Manuel Merino, Head of the Meteorology and Air Quality Unit of the National Center for the Environment (CENMA) of the University of Chile, explains that the current levels of pollution in the capital show that the excessive centralization of the city of Santiago. "The Metropolitan Region, having the smallest surface of all the regions of Chile, concentrates almost half of the population, of the automobile fleet and the factories", Merino warns.

According to the academic, ten years ago CENMA has proposed measures to attack the problem. Decentralization -through the limitation or freezing of the growth of Santiago-, the regulation of the growth of the automobile fleet and the absolute prohibition of the use of firewood as home heating in the autumn / winter period, are some of the measures mentioned by Merino.

Merino argues that another factor that plays a leading role in the high levels of contamination that we have reached has to do with the role of governments that have not acted in a timely and accurate manner on the issue, which his eyes respond to a "lack of political will and some economic interests of the real estate, automotive and firewood industries ”.

Health consequences

Irritations in the upper respiratory tract, rhinorrhea, bronchitis and laryngitis are part of the most common effects suffered by the population exposed to high levels of pollution, being children, the elderly and patients with cardiovascular diseases the most vulnerable to suffer them.
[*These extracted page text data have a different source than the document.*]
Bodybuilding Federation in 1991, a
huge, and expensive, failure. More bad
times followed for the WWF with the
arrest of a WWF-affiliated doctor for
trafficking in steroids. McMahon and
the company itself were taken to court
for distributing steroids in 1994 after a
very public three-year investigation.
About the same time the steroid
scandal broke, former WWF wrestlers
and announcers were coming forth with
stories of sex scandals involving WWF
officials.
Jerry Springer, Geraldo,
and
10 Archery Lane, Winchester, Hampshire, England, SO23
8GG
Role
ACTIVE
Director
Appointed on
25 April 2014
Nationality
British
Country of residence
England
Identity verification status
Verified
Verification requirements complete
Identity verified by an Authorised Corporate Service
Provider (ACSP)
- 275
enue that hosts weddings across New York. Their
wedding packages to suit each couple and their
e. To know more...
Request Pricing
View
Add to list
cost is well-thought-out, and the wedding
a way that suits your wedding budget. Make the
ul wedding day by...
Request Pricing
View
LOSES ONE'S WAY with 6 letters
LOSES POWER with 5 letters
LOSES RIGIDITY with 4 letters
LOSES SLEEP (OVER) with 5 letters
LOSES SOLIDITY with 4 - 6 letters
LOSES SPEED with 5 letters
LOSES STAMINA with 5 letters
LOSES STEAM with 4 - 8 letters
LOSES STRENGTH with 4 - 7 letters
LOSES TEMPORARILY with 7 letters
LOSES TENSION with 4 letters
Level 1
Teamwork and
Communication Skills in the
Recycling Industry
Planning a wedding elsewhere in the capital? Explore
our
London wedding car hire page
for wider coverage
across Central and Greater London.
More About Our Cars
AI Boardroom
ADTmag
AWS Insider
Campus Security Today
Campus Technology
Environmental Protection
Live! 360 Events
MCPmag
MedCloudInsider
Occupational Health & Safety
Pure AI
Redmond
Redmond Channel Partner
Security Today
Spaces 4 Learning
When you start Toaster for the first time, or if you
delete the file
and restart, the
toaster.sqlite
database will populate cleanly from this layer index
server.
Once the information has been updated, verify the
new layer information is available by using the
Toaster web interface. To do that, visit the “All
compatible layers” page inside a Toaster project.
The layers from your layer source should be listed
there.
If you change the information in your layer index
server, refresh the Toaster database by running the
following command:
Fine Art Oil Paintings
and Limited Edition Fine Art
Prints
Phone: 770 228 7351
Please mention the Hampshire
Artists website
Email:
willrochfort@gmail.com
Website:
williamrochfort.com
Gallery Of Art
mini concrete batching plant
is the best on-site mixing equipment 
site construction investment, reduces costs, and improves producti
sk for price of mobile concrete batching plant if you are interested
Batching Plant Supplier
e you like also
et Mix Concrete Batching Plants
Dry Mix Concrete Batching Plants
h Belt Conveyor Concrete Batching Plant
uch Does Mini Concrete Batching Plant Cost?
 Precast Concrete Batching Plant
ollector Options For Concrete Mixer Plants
However, the seriousness of the situation does not stop there and its consequences can sometimes be much more critical. "These particles can penetrate to the deepest parts of the respiratory system, even lungs, causing much more intense inflammatory and irritative phenomena, causing respiratory patients to drown, suffer obstructive crises and decompensate", says Dr. Felipe Rivera, specialist in Internal Medicine and Respiratory Diseases at the Hospital Clínico de la Universidad de Chile (HCUCH). The doctor also assures that it has already been shown that long-term contamination can produce effects similar to what tobacco does, such as lung tumors and pulmonary fibrosis.

“More than 4,000 people die prematurely each year from cardiopulmonary diseases associated with chronic exposure to PM 2.5. This figure represents more than double the number of fatalities from traffic accidents (CONASET, 2010) ”, as the report from the Ministry of the Environment explains.

Professor Dante Cáceres, Head of the Environmental Health Program of the School of Public Health of our House of Studies, explains that the consequences in the population "begin to occur on the second or third day of exposure to these high levels of contamination." Only then will it be possible to evaluate "if the measures that are being taken are going to have an effect on reducing possible health impacts." Then the quantification begins: if health systems are overloaded, if respiratory consultations and cardiovascular problems increase, the impact of the measures will be evident.

Along with stressing that the solution to this problem also requires environmental education and civics on the subject, Cáceres warns that the country needs more research in this regard. “It is not only necessary to evaluate the maximum levels of pollutants but also their mixture, the type of pollutant, the type of compound in the particles. In order to do an intervention I have to have a clear diagnosis of what we have. It is necessary to specify more what we are exposed to. This is not going to be in the short term, it is in the long term independent of the measures taken by the authorities ”, concluded the academic.

The citizen

Video: Qatar begins COVID vaccination campaign (July 2022).